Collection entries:
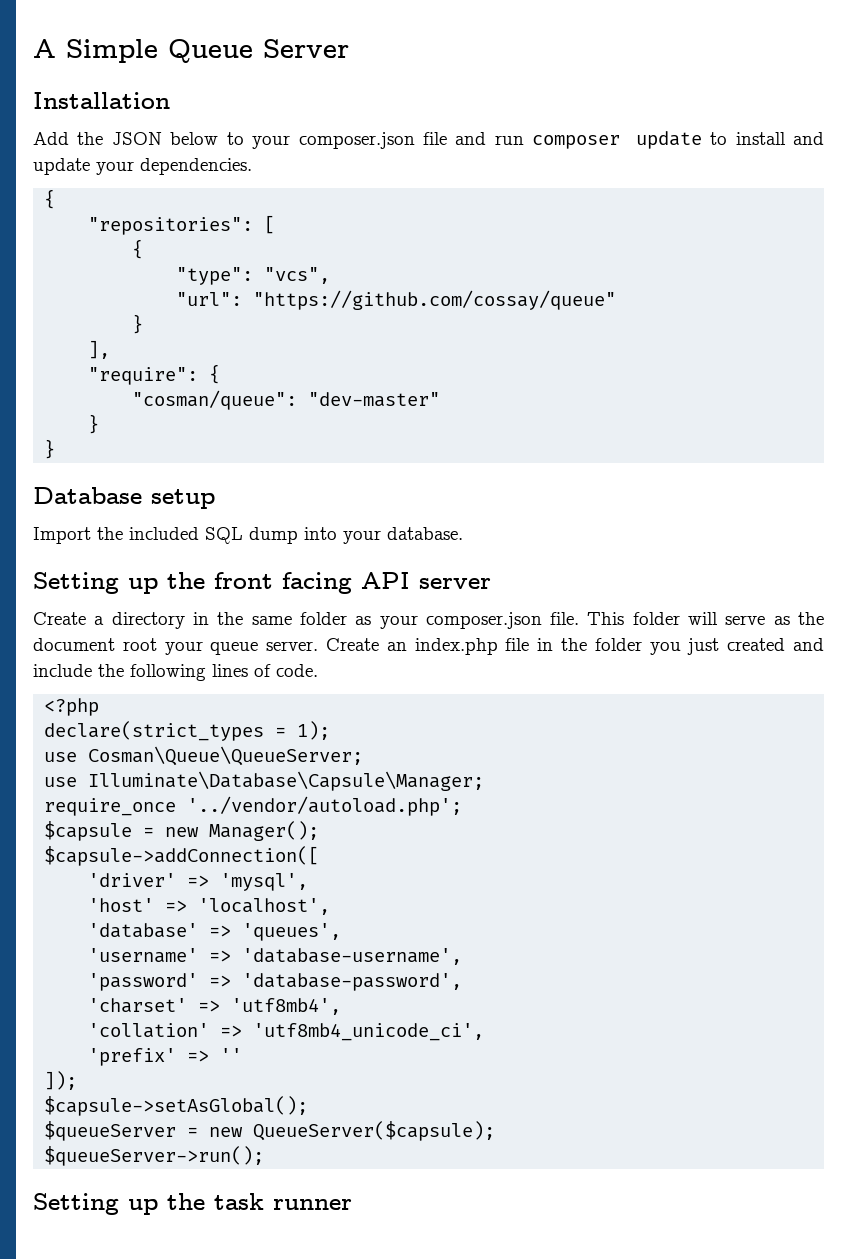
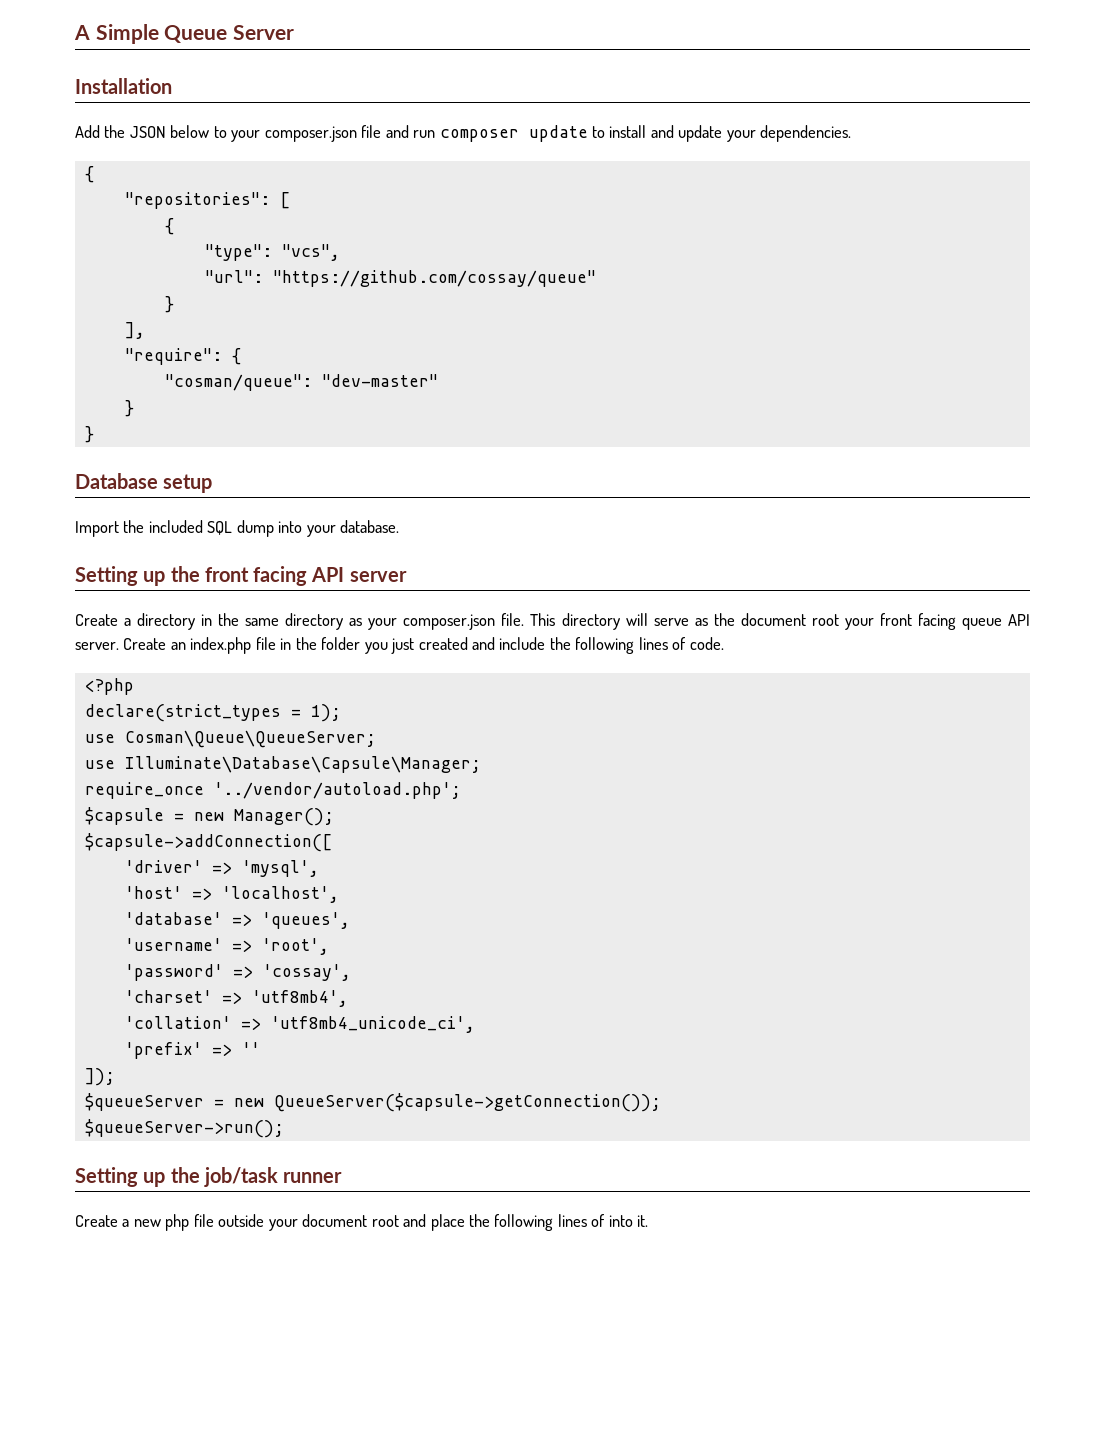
[299,612,347,625] folder -> [285,613,344,630] directory
[632,612,680,625] folder -> [561,613,620,630] directory
[210,642,259,655] queue -> [879,613,1030,630] front facing queue API
[242,948,463,965] 'database-username', -> [261,938,329,955] 'root',
[242,973,463,991] 'database-password', -> [262,964,351,981] 'cossay',
[44,1096,309,1116] // $capsule->setAsGlobal(); -> (115, 1077) none
[253,1121,496,1141] QueueServer($capsule); -> [273,1093,661,1112] QueueServer($capsule->getConnection());
[214,1193,264,1210] task -> [203,1167,278,1187] job/task
(352, 1204) none -> [75,1214,649,1231] // Create a new php file outside your document root and place the following lines of into it.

§ **Task to complete**
Only one stretch of the data above is needed. Restate it word for word, from the line containing "[242,973,463,991] 'database-password', ->" through the line containing "[214,1193,264,1210] task ->", both ends included.

§ **Exercise solution**
[242,973,463,991] 'database-password', -> [262,964,351,981] 'cossay',
[44,1096,309,1116] // $capsule->setAsGlobal(); -> (115, 1077) none
[253,1121,496,1141] QueueServer($capsule); -> [273,1093,661,1112] QueueServer($capsule->getConnection());
[214,1193,264,1210] task -> [203,1167,278,1187] job/task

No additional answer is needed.